2015 yılı daha riskli bir yıl olacak
Ocak ayı Sanayi Üretim Endeksi yayınlandı. 2010 yılı bazlı Sanayi Üretim Endeksi, 2014 Ocak ayında 114.9 iken 2015 Ocak ayında 112.3’e geriledi. Yani bu sene geçen seneye göre sanayi üretimi yüzde 2.26 oranında geriledi.
2014 Gayri Safi yurt içi hasılada büyüme oranı yüzde 2.8 olarak tahmin ediliyor. Sanayi üretimi aynı zamanda 2015 büyüme oranı için de bir ön göstergedir.
2010 bazlı Sanayi Üretim Endeksi beş yıl sonra 2005 Ocak ayında 112.3 oldu. Aynı dönemde imalat sanayi üretim endeksi 111.5 oldu. 2012 yılından bu yıla kadar imalat sanayi üretimi ortalama yılda yüzde 1.8 oranında arttı.
Sanayi üretiminde bu düşük artış veya düşme devam ederse, 2015 yılında büyüme oranı yüzde 2 veya altında kalabilir.
Ne var ki, Hükümet farklı konuşsa da seçim ekonomisi kaçınılmazdır. Kaldı ki Hükümet, şimdiden seçim odaklı bir destek programını içeren yasa tasarısı hazırladı. Ayrıca adayların ve partilerin seçim harcamaları da ekonomide geçici bir canlanma yaratacaktır.
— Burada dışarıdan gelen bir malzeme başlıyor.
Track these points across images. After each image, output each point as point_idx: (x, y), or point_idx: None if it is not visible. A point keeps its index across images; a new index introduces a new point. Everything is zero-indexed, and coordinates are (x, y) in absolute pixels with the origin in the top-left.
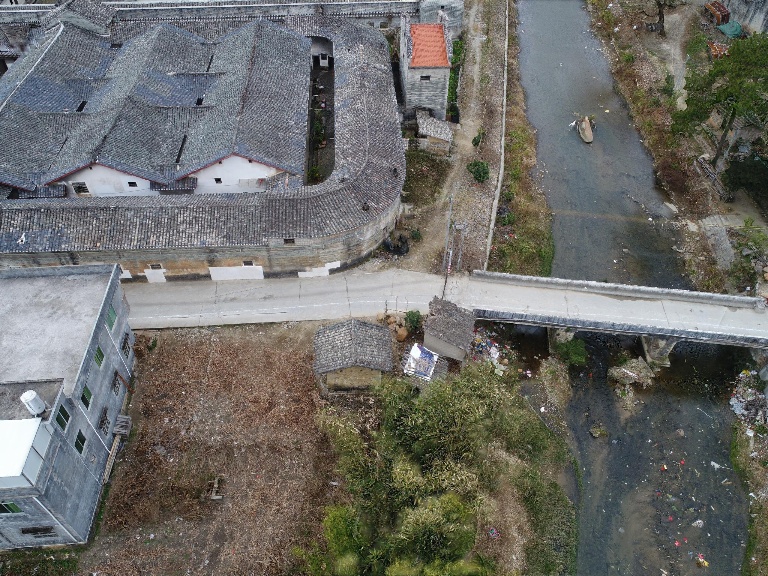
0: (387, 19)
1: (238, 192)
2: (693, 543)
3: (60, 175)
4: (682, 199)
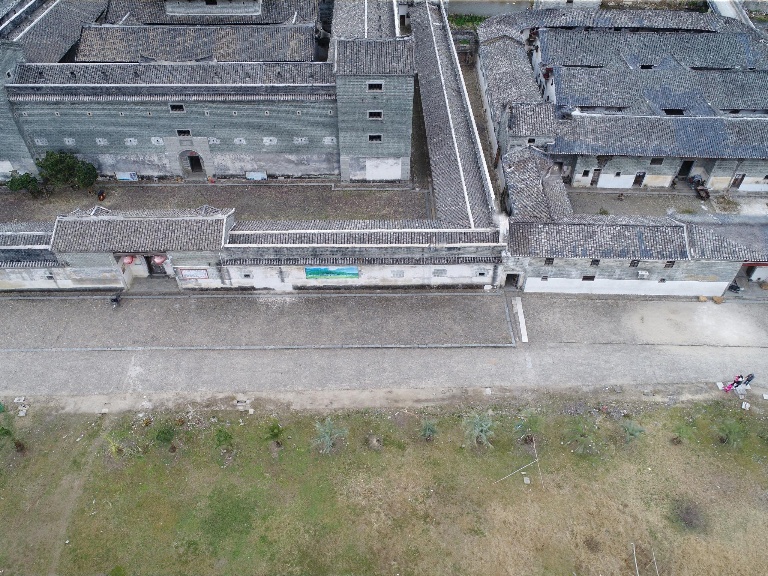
0: None
1: None
2: None
3: None
4: (605, 1)
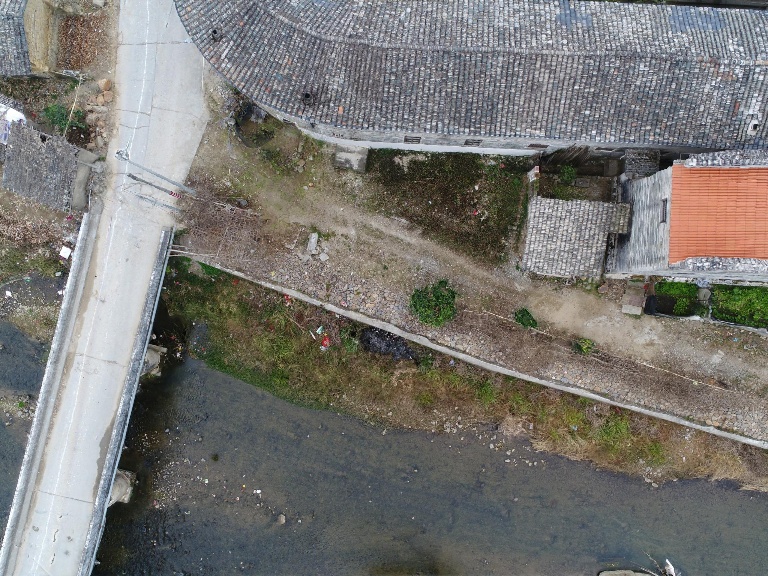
0: None
1: None
2: None
3: None
4: None
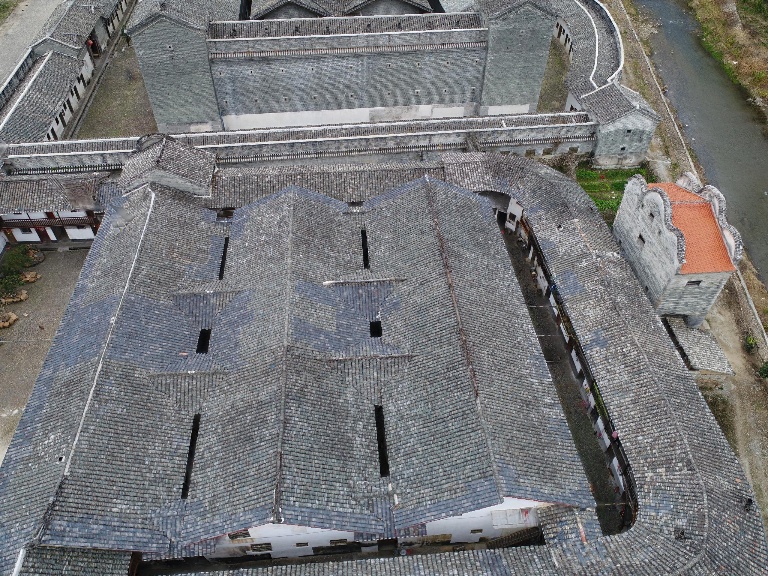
0: (553, 145)
1: (481, 521)
2: None
3: (215, 534)
4: None
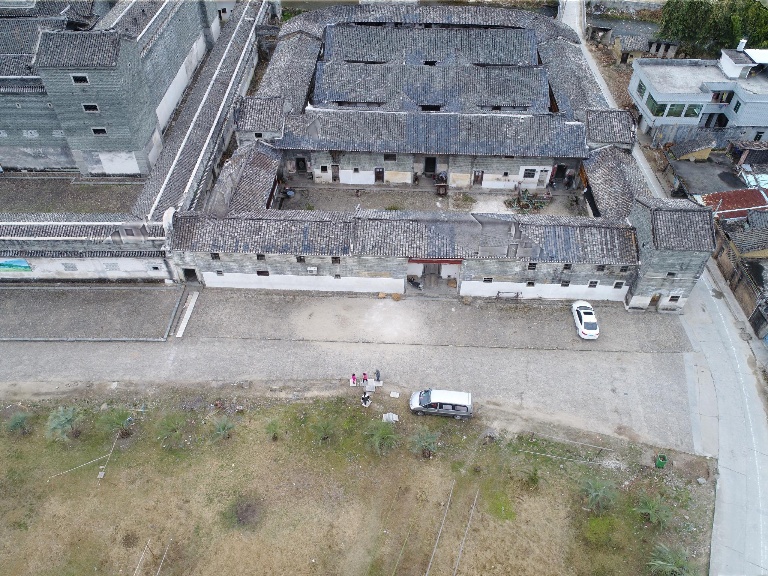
0: None
1: None
2: (657, 30)
3: None
4: None
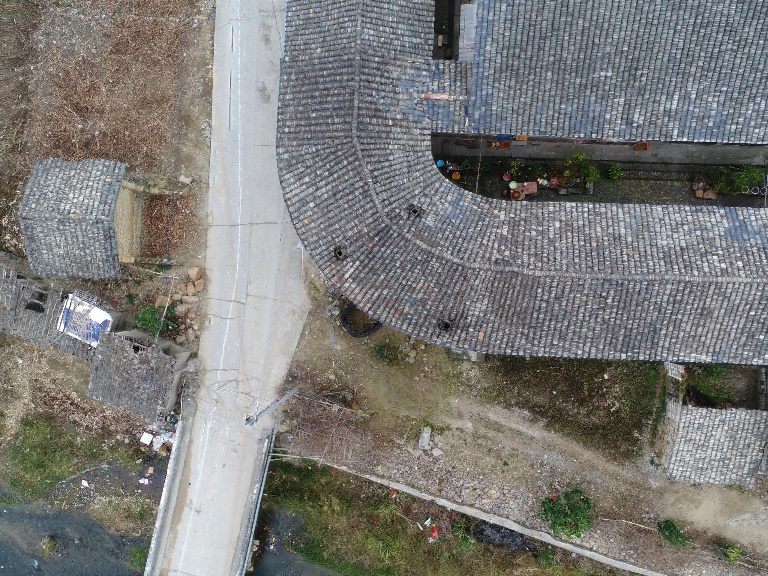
0: None
1: None
2: None
3: None
4: None
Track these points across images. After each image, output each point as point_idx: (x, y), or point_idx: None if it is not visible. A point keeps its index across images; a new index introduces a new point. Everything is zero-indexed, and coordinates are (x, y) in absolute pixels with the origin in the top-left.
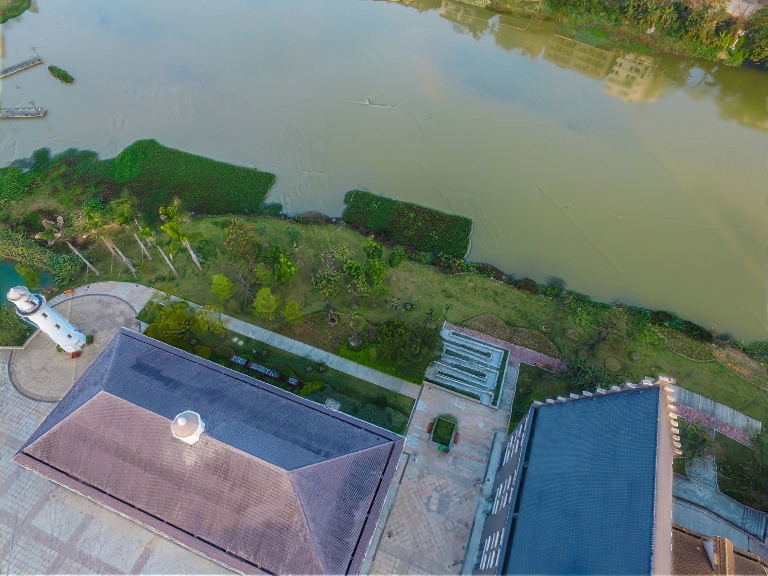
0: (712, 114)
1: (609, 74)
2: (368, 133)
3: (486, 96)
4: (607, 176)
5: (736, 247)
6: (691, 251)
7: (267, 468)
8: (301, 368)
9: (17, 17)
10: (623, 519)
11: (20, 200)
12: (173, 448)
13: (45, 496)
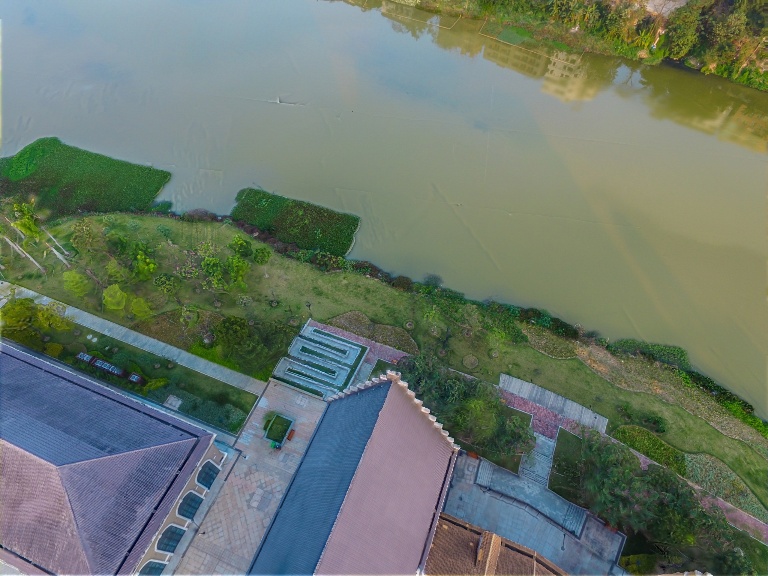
0: (622, 112)
1: (526, 73)
2: (273, 131)
3: (398, 94)
4: (505, 174)
5: (620, 245)
6: (574, 249)
7: (38, 464)
8: (149, 365)
9: None
10: (325, 513)
11: None
12: None
13: None
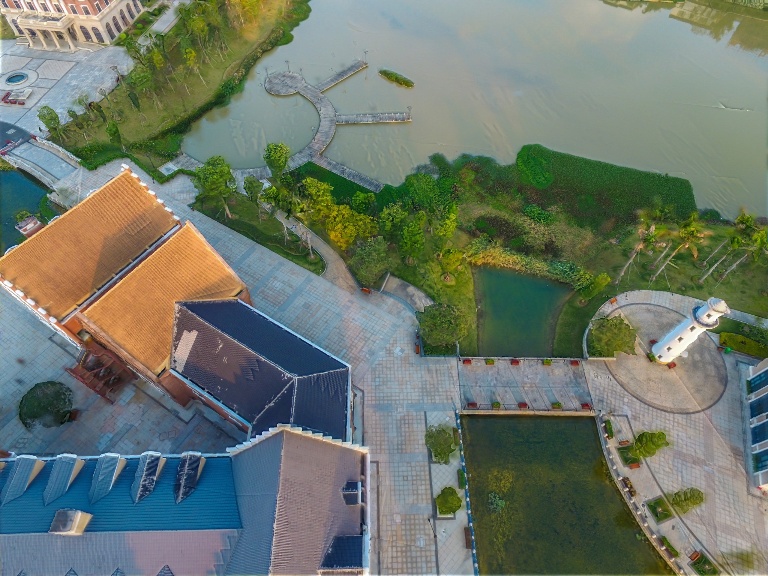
0: None
1: None
2: (747, 137)
3: None
4: None
5: None
6: None
7: None
8: None
9: (307, 20)
10: None
11: (457, 207)
12: None
13: (757, 510)
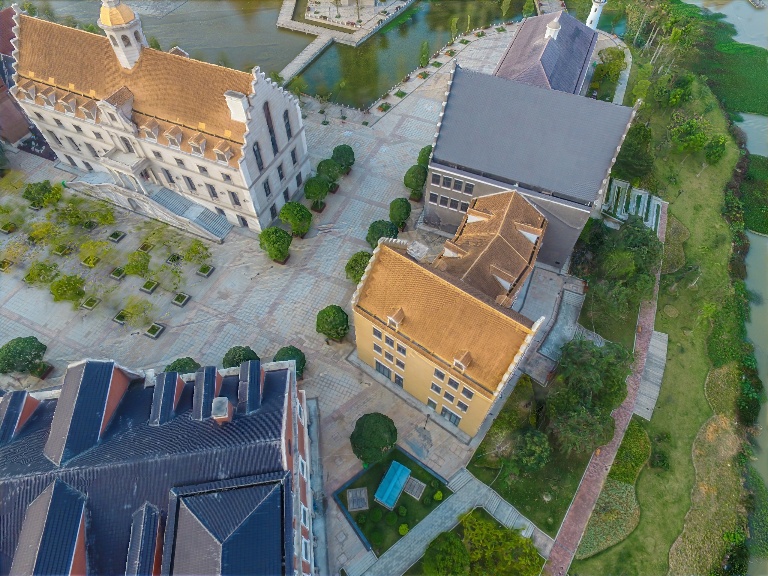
0: None
1: None
2: None
3: None
4: None
5: None
6: None
7: None
8: None
9: None
10: None
11: None
12: (541, 36)
13: None
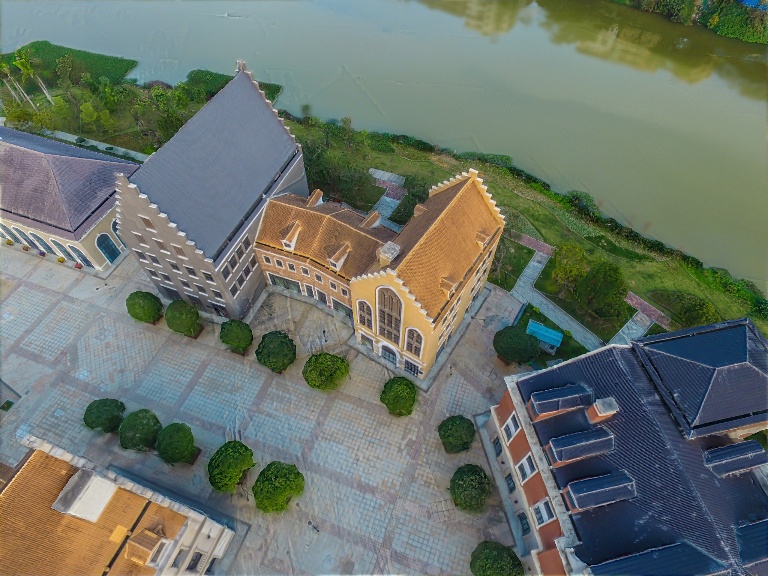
0: (503, 19)
1: None
2: (220, 35)
3: (324, 10)
4: (401, 60)
5: (479, 100)
6: (444, 102)
7: (34, 154)
8: None
9: None
10: None
11: None
12: None
13: None
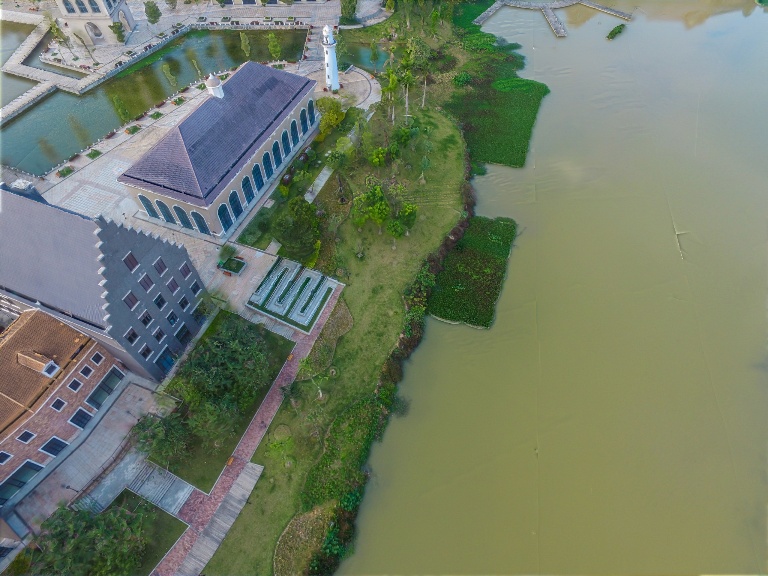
0: None
1: None
2: (618, 234)
3: None
4: (631, 542)
5: None
6: None
7: None
8: (301, 185)
9: None
10: None
11: (463, 49)
12: None
13: None
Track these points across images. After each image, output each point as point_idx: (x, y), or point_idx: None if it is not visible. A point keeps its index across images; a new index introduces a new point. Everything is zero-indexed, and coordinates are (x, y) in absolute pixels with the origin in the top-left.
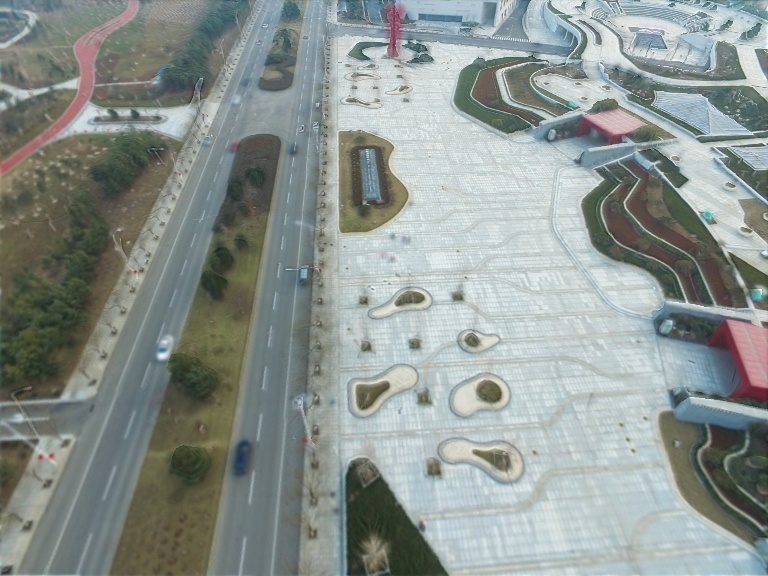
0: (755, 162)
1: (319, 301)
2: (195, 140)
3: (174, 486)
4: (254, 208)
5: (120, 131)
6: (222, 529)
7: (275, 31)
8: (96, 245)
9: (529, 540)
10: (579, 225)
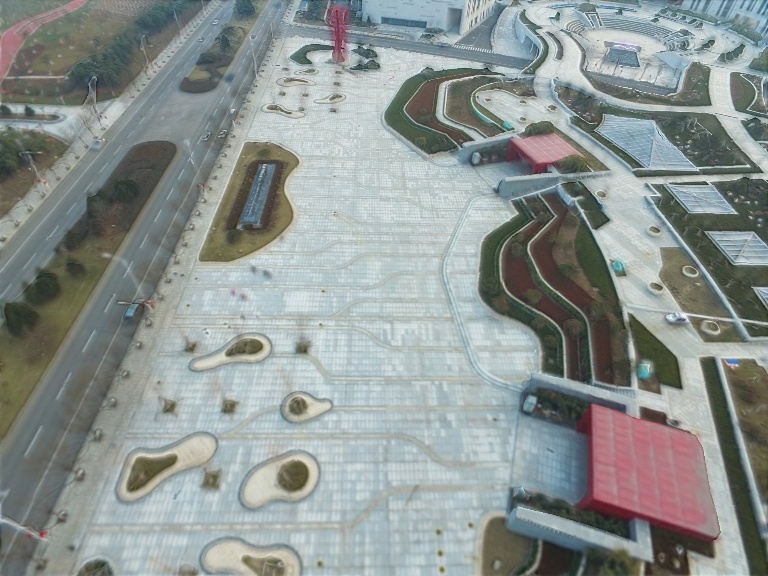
0: (691, 203)
1: (138, 345)
2: (81, 144)
3: None
4: (112, 226)
5: (3, 130)
6: None
7: (223, 28)
8: None
9: None
10: (472, 267)
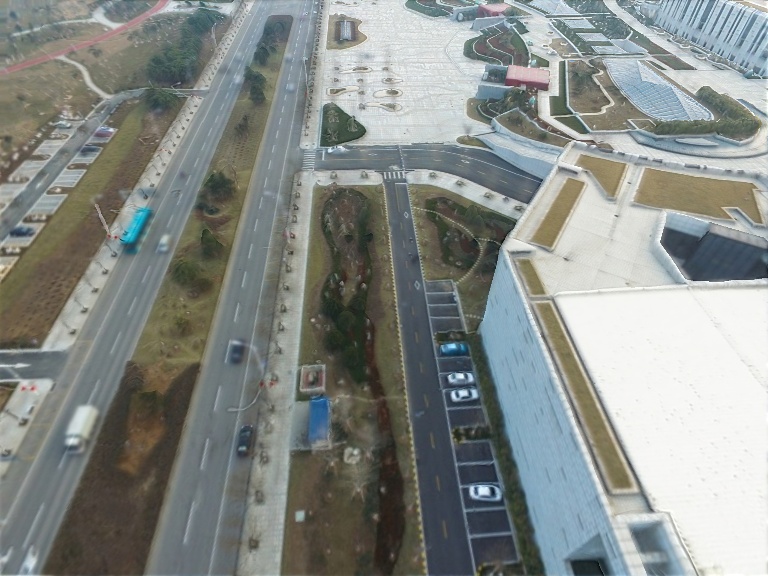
0: (573, 25)
1: (314, 68)
2: (241, 15)
3: (250, 105)
4: (279, 40)
5: (195, 10)
6: (271, 116)
7: None
8: (197, 45)
9: (398, 122)
10: (460, 50)
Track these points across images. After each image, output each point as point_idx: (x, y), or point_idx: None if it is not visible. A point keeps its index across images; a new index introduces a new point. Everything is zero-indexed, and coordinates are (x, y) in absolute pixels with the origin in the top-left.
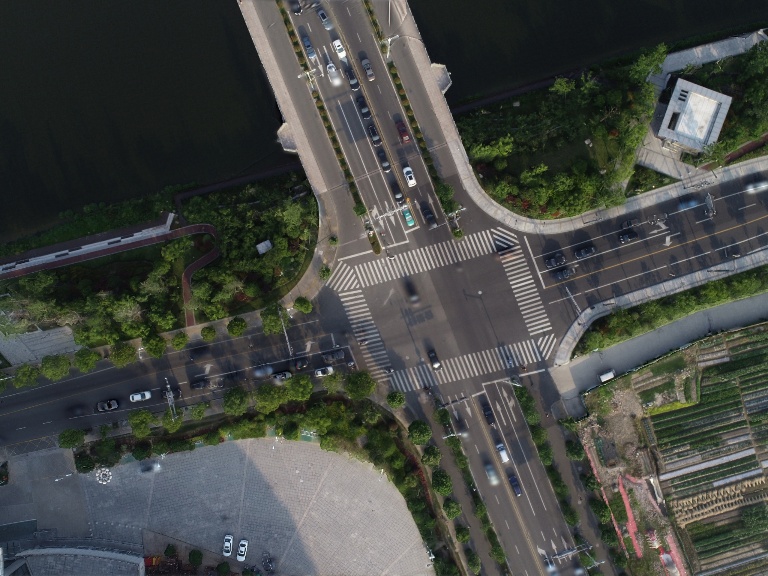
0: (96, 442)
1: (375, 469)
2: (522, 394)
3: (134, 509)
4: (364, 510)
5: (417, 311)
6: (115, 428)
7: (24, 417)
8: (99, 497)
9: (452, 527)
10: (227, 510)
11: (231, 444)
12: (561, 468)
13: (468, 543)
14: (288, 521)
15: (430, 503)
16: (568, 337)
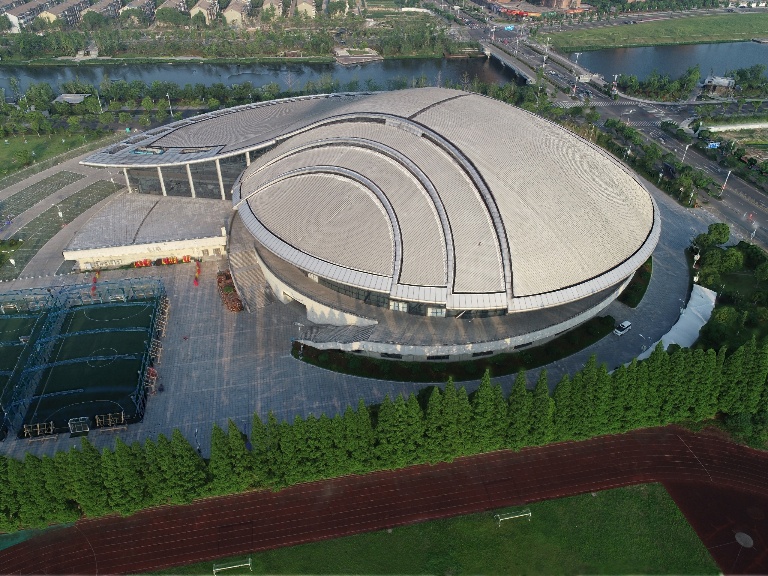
0: None
1: (588, 129)
2: None
3: None
4: None
5: (600, 112)
6: None
7: None
8: None
9: None
10: None
11: None
12: None
13: None
14: None
15: None
16: (684, 122)
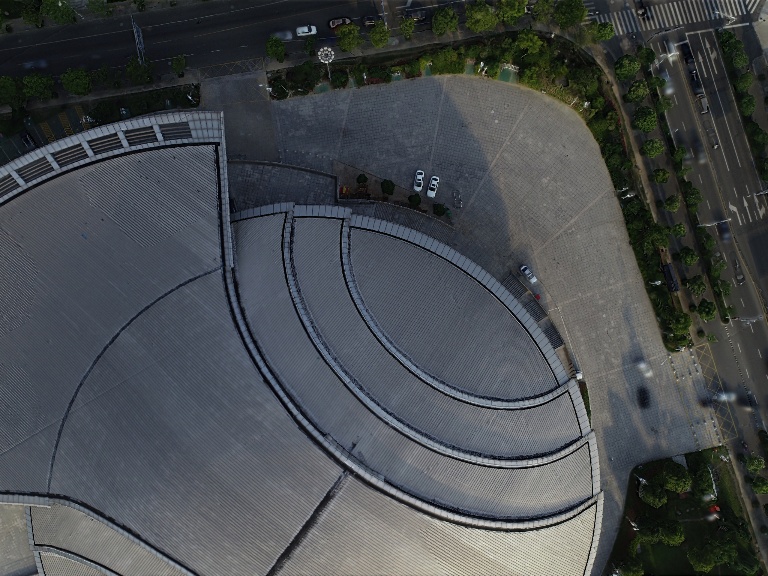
0: (292, 68)
1: (579, 100)
2: (731, 36)
3: (325, 139)
4: (557, 155)
5: None
6: (312, 55)
7: (220, 39)
8: (291, 125)
9: (645, 177)
10: (419, 146)
11: (428, 80)
12: (759, 124)
13: (660, 195)
14: (480, 161)
15: (625, 150)
16: None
Öte yandan, TÜİK’in yayınladığı mevsim ve takvim etkilerinden arındırılmış sanayi üretim endeksi daha yüksek çıkıyor. Yani zorlu kış şartları olmasaydı, sanayide üretim daha fazla oldurdu. Ne var ki “ekonomide önemli olan ve etkili olan bugün reel olarak ne ürettin ve ne kadar ürettin” sorusunun cevabıdır. Büyümeyi etkileyen de reel üretimdir. Arındırılmış endeksler yalnızca trendi gösterir. Sonucu değiştirmez... 2016’da daha büyük kış olursa, üretim de daha düşük kalır.
Kurların artmış olması da 2015 sanayi üretimini olumsuz etkileyecektir. Zira kur artışı ithalatı pahalı yapar ve ithalatı azaltır. Türkiye’nin toplam ithalatı içinde en büyük payı ara malı ve ham madde ithalatı alıyor. Yani sanayi üretimi, ithal ara malı ve ham maddeye bağımlıdır. Maalesef bu bağımlılık giderek artmıştır. Yani sanayi üretimi giderek ithalata bağımlı bir yapı kazanmıştır. Aşağıdaki tablodan görüleceği üzere, 2006 yılında ara malı ve ham madde ithalatının toplam ithalat içindeki payı yüzde 70.8 iken, 2014 yılında yüzde 72.9 a yükselmiştir.
Yine 2015’te döviz girişi daha da azalacak ve döviz çıkışı artacaktır. Türkiye’nin 180 milyar doları geçen kısa vadeli dış borçlarını çevirmek zorlaşacaktır.
Toplam ithalat içinde yatırım malının yalnızca yüzde 14.9 olması Türkiye’nin yatırım yapmadığını da gösteriyor. Yatırım malı ithalatının büyük bir kısmı mevcut yatırımların yenilenmesi için yapılıyor. Demek ki Türkiye yeni yatırım malı ithal etmiyor.
Kur artışı, belki aklımızı başımıza getirir. İplik fabrikalarımızı tekrar açar ve tekrar pamuk ekmeye başlarız.